> **PAGE**
· · · ·

1 files changed, 24 insertions, 12 deletions

diff --git a/docs/scala-programming-guide.md b/docs/scala-programming-guide.md
index e9cf9ef36f..f7768e55fc 100644
--- a/docs/scala-programming-guide.md
+++ b/docs/scala-programming-guide.md
@@ -17,19 +17,27 @@ This guide shows each of these features and walks through some samples. It assum
 
 # Linking with Spark
 
-To write a Spark application, you will need to add both Spark and its dependencies to your CLASSPATH. If you use sbt or Maven, Spark is available through Maven Central at:
+Spark {{site.SPARK_VERSION}} uses Scala {{site.SCALA_VERSION}}. If you write applications in Scala, you'll need to use this same version of Scala in your program -- newer major versions may not work.
 
-    groupId = org.spark-project
+To write a Spark application, you need to add a dependency on Spark. If you use SBT or Maven, Spark is available through Maven Central at:
+
+    groupId = org.apache.spark
     artifactId = spark-core_{{site.SCALA_VERSION}}
     version = {{site.SPARK_VERSION}} 
 
-For other build systems or environments, you can run `sbt/sbt assembly` to build both Spark and its dependencies into one JAR (`core/target/spark-core-assembly-0.6.0.jar`), then add this to your CLASSPATH.
+In addition, if you wish to access an HDFS cluster, you need to add a dependency on `hadoop-client` for your version of HDFS:
+
+    groupId = org.apache.hadoop
+    artifactId = hadoop-client
+    version = <your-hdfs-version>
+
+For other build systems, you can run `sbt/sbt assembly` to pack Spark and its dependencies into one JAR (`assembly/target/scala-{{site.SCALA_VERSION}}/spark-assembly-{{site.SPARK_VERSION}}-hadoop*.jar`), then add this to your CLASSPATH. Set the HDFS version as described [here](index.html#a-note-about-hadoop-versions).
 
-In addition, you'll need to import some Spark classes and implicit conversions. Add the following lines at the top of your program:
+Finally, you need to import some Spark classes and implicit conversions into your program. Add the following lines:
 
 {% highlight scala %}
-import spark.SparkContext
-import SparkContext._
+import org.apache.spark.SparkContext
+import org.apache.spark.SparkContext._
 {% endhighlight %}
 
 # Initializing Spark
@@ -134,7 +142,7 @@ All transformations in Spark are <i>lazy</i>, in that they do not compute their
 
 By default, each transformed RDD is recomputed each time you run an action on it. However, you may also *persist* an RDD in memory using the `persist` (or `cache`) method, in which case Spark will keep the elements around on the cluster for much faster access the next time you query it. There is also support for persisting datasets on disk, or replicated across the cluster. The next section in this document describes these options.
 
-The following tables list the transformations and actions currently supported (see also the [RDD API doc](api/core/index.html#spark.RDD) for details):
+The following tables list the transformations and actions currently supported (see also the [RDD API doc](api/core/index.html#org.apache.spark.RDD) for details):
 
 ### Transformations
 
@@ -203,7 +211,7 @@ The following tables list the transformations and actions currently supported (s
 </tr>
 </table>
 
-A complete list of transformations is available in the [RDD API doc](api/core/index.html#spark.RDD).

· · · ·

> **OBJECTIVE A**
Output the section of the diff that opens with the words containing "-The following tables" and closes with "[RDD API doc](api/core/index.html#spark.RDD).".

> **Dataset records**
· · · ·

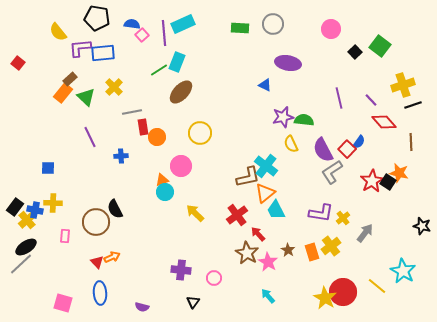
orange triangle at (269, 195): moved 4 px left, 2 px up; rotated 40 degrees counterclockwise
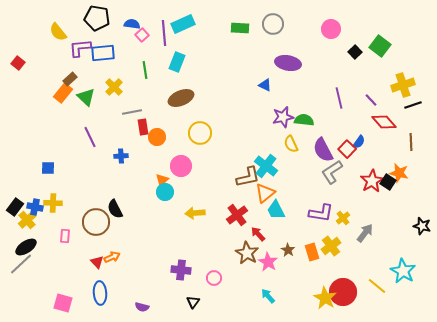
green line at (159, 70): moved 14 px left; rotated 66 degrees counterclockwise
brown ellipse at (181, 92): moved 6 px down; rotated 25 degrees clockwise
orange triangle at (162, 180): rotated 24 degrees counterclockwise
blue cross at (35, 210): moved 3 px up
yellow arrow at (195, 213): rotated 48 degrees counterclockwise
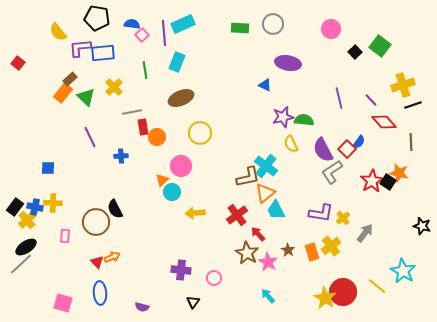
cyan circle at (165, 192): moved 7 px right
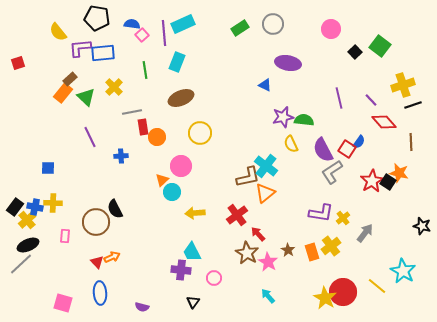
green rectangle at (240, 28): rotated 36 degrees counterclockwise
red square at (18, 63): rotated 32 degrees clockwise
red square at (347, 149): rotated 12 degrees counterclockwise
cyan trapezoid at (276, 210): moved 84 px left, 42 px down
black ellipse at (26, 247): moved 2 px right, 2 px up; rotated 10 degrees clockwise
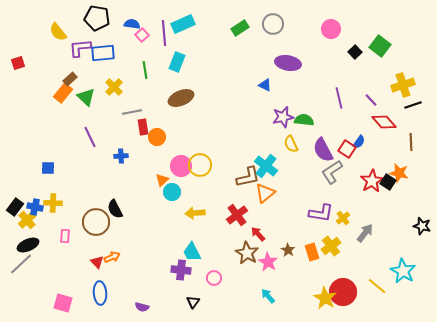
yellow circle at (200, 133): moved 32 px down
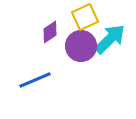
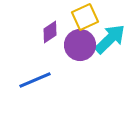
purple circle: moved 1 px left, 1 px up
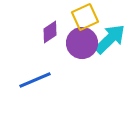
purple circle: moved 2 px right, 2 px up
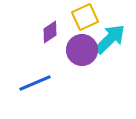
purple circle: moved 7 px down
blue line: moved 3 px down
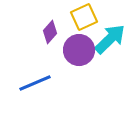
yellow square: moved 1 px left
purple diamond: rotated 15 degrees counterclockwise
purple circle: moved 3 px left
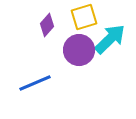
yellow square: rotated 8 degrees clockwise
purple diamond: moved 3 px left, 7 px up
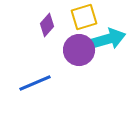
cyan arrow: moved 2 px left; rotated 28 degrees clockwise
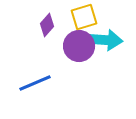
cyan arrow: moved 3 px left, 1 px down; rotated 20 degrees clockwise
purple circle: moved 4 px up
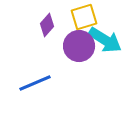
cyan arrow: rotated 28 degrees clockwise
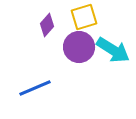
cyan arrow: moved 8 px right, 10 px down
purple circle: moved 1 px down
blue line: moved 5 px down
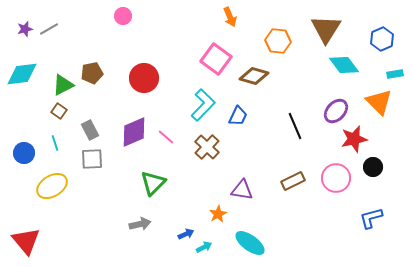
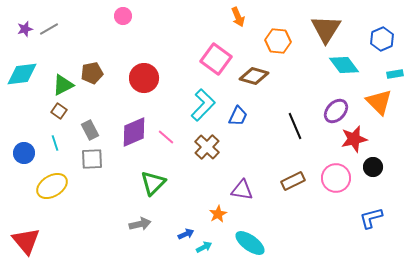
orange arrow at (230, 17): moved 8 px right
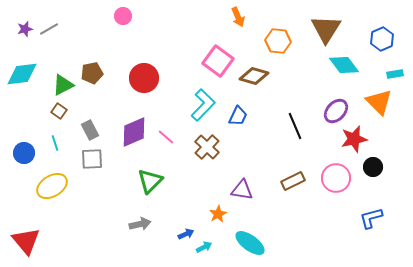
pink square at (216, 59): moved 2 px right, 2 px down
green triangle at (153, 183): moved 3 px left, 2 px up
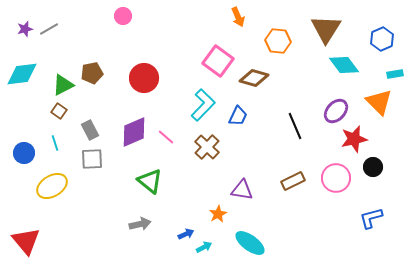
brown diamond at (254, 76): moved 2 px down
green triangle at (150, 181): rotated 36 degrees counterclockwise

· · · ·

> **OBJECTIVE B**
Return the lines of the shape listing from the one containing "cyan circle at (165, 192): moved 7 px right" through the end of the listing, both ends included, without the picture lines.

> **EXPECTED OUTPUT A**
-The following tables list the transformations and actions currently supported (see also the [RDD API doc](api/core/index.html#spark.RDD) for details):
+The following tables list the transformations and actions currently supported (see also the [RDD API doc](api/core/index.html#org.apache.spark.RDD) for details):
 
 ### Transformations
 
@@ -203,7 +211,7 @@ The following tables list the transformations and actions currently supported (s
 </tr>
 </table>
 
-A complete list of transformations is available in the [RDD API doc](api/core/index.html#spark.RDD).

> **EXPECTED OUTPUT B**
cyan circle at (165, 192): moved 7 px right
green rectangle at (240, 28): rotated 36 degrees counterclockwise
red square at (18, 63): rotated 32 degrees clockwise
red square at (347, 149): rotated 12 degrees counterclockwise
cyan trapezoid at (276, 210): moved 84 px left, 42 px down
black ellipse at (26, 247): moved 2 px right, 2 px up; rotated 10 degrees clockwise
yellow circle at (200, 133): moved 32 px down
purple circle: moved 1 px left, 1 px up
purple circle: moved 2 px right, 2 px up
purple circle: moved 7 px down
blue line: moved 3 px down
yellow square: moved 1 px left
purple diamond: rotated 15 degrees counterclockwise
purple circle: moved 3 px left
yellow square: rotated 8 degrees clockwise
purple diamond: moved 3 px left, 7 px up
cyan arrow: moved 2 px left; rotated 28 degrees clockwise
cyan arrow: moved 3 px left, 1 px down; rotated 20 degrees clockwise
purple circle: moved 4 px up
cyan arrow: rotated 28 degrees clockwise
cyan arrow: moved 8 px right, 10 px down
purple circle: moved 1 px down
blue line: moved 5 px down
orange arrow at (230, 17): moved 8 px right
pink square at (216, 59): moved 2 px right, 2 px down
green triangle at (153, 183): moved 3 px left, 2 px up
brown diamond at (254, 76): moved 2 px down
green triangle at (150, 181): rotated 36 degrees counterclockwise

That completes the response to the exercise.